— Requirement —
Line by line, repeat the data below exactly, beginning at the first line and ending at the line with "left wrist: (972, 1510)". Omit pictures.
:: Dataset
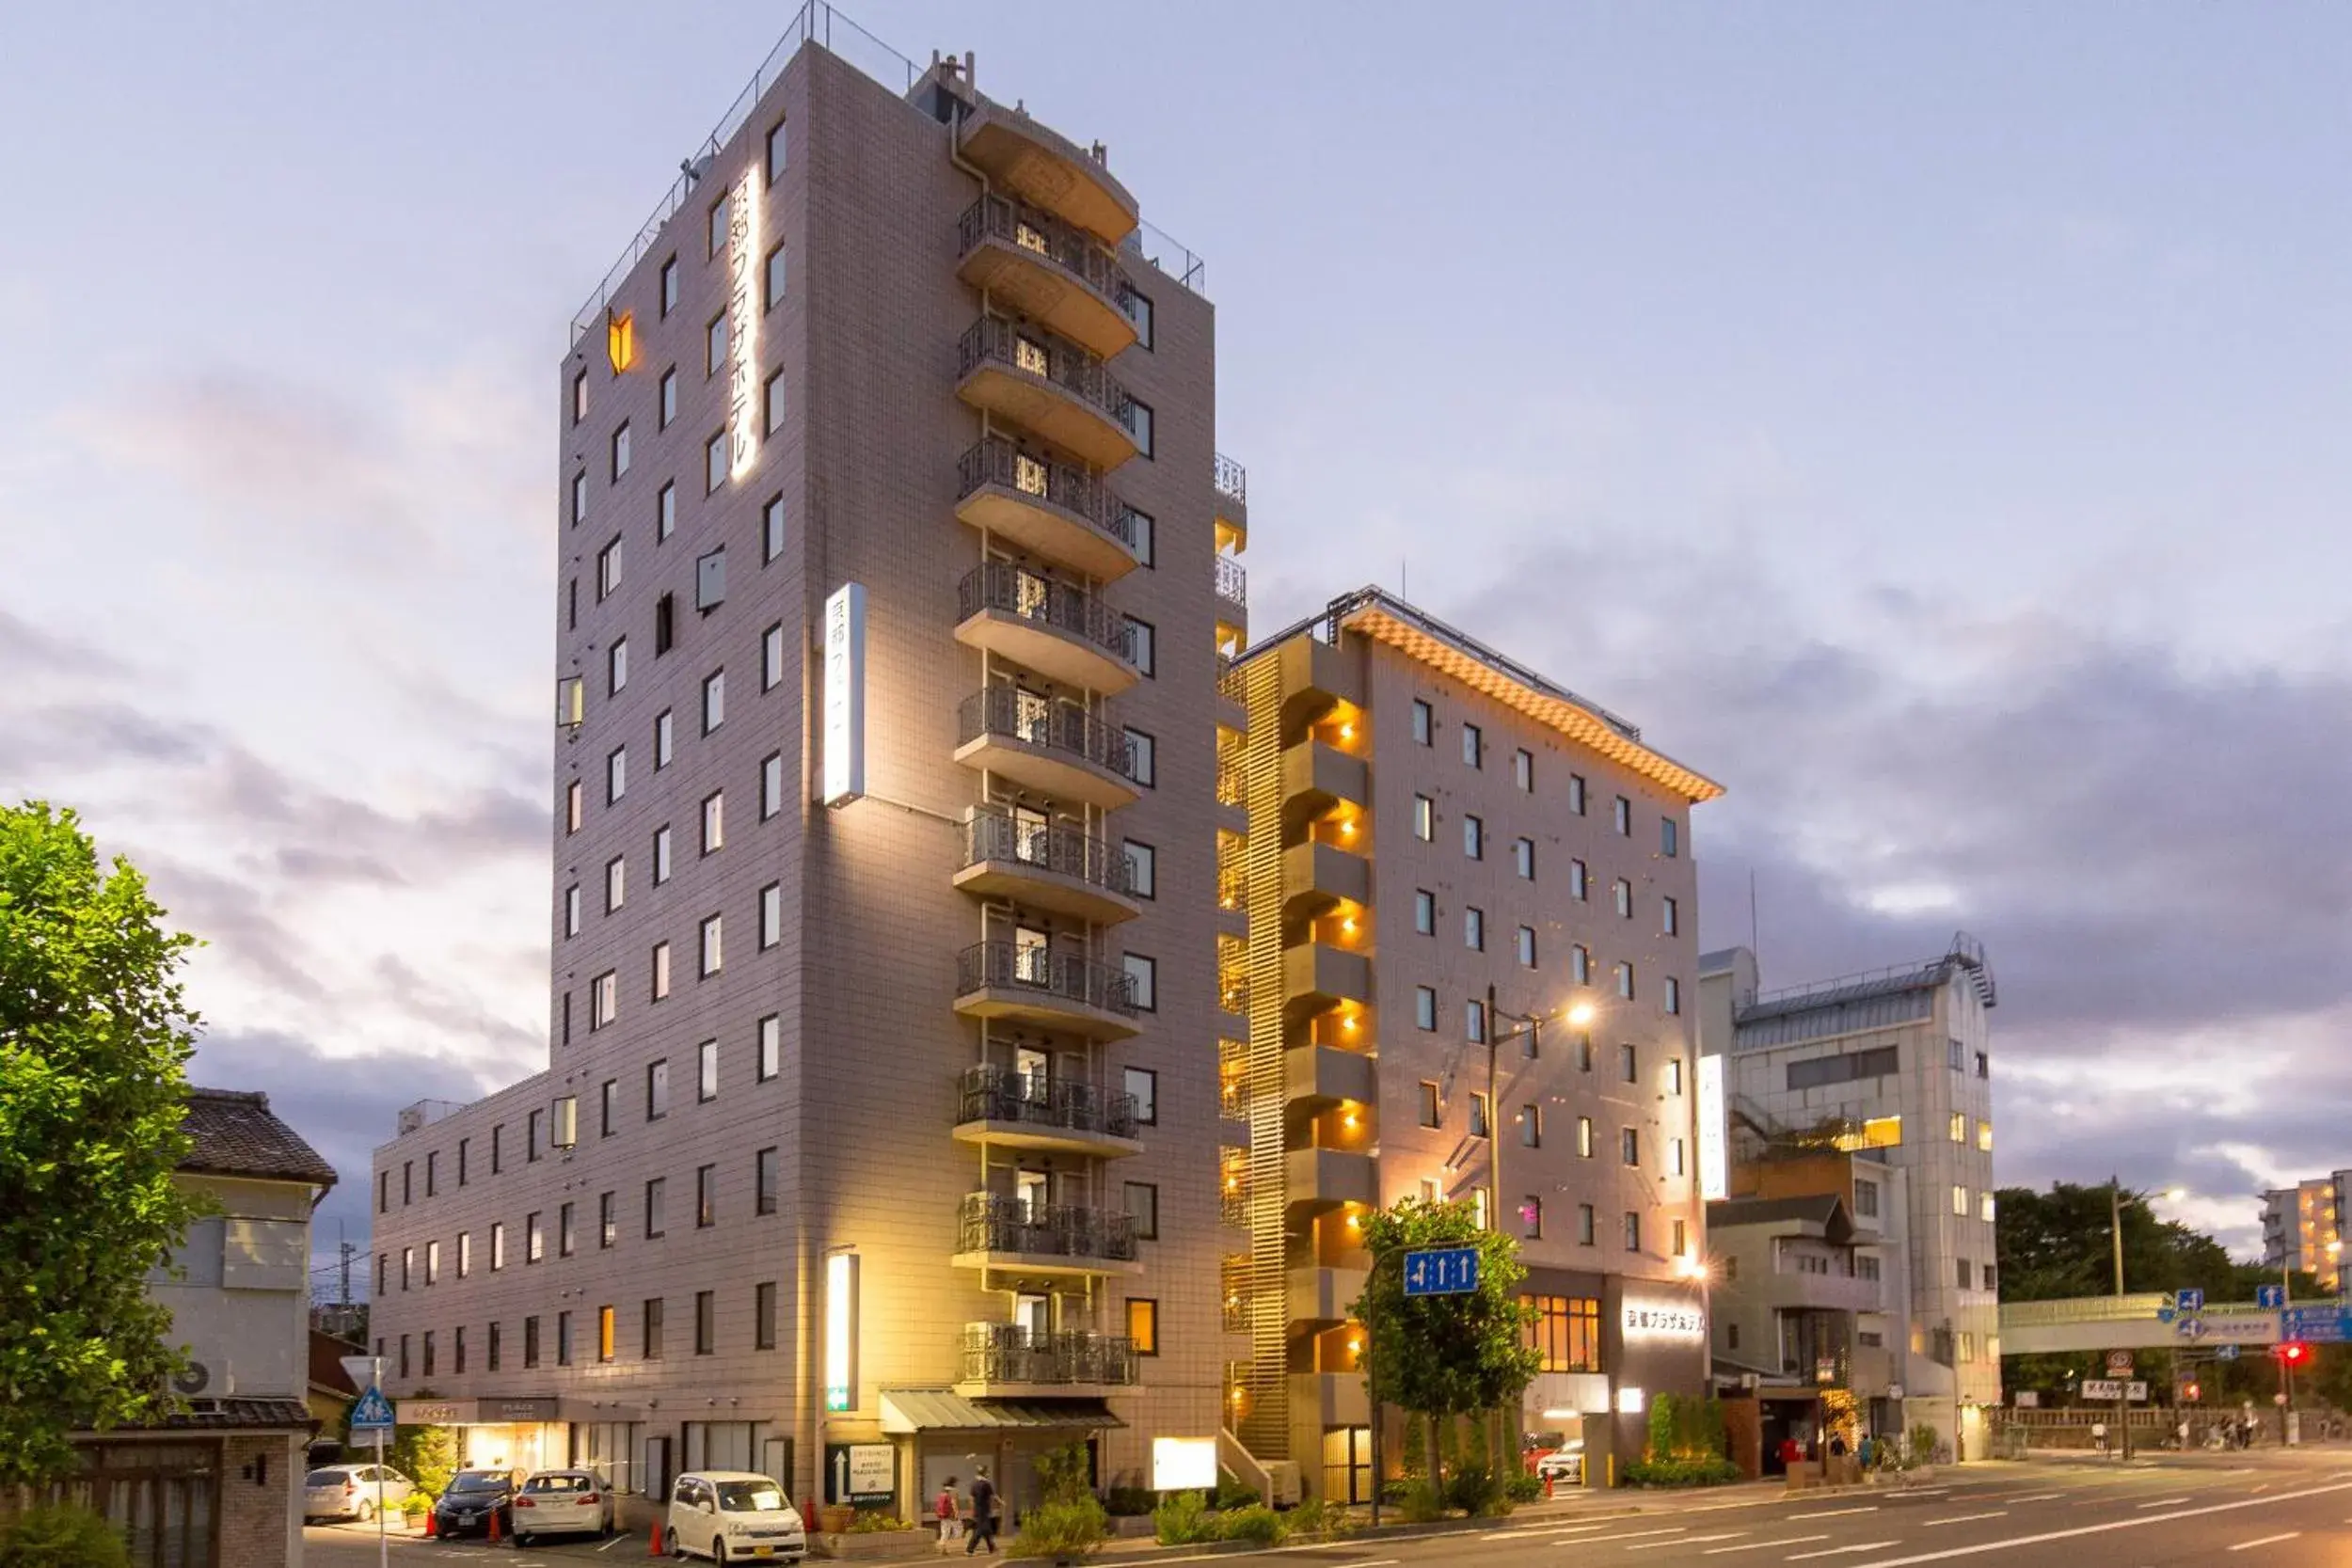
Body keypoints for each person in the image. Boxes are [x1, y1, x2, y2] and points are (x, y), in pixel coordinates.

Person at [964, 1467, 998, 1556]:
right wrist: (998, 1504)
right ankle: (969, 1549)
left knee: (986, 1529)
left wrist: (972, 1510)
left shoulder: (974, 1484)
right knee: (980, 1530)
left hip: (977, 1510)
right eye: (987, 1473)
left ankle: (991, 1548)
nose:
::::
— Solution below —
Body keypoints for each person in the image. Boxes are [x1, y1, x2, y2] and points are (x, y), in pixel coordinates.

Person at [964, 1467, 998, 1556]:
right wrist: (998, 1504)
right ankle: (969, 1549)
left knee: (986, 1529)
left wrist: (972, 1510)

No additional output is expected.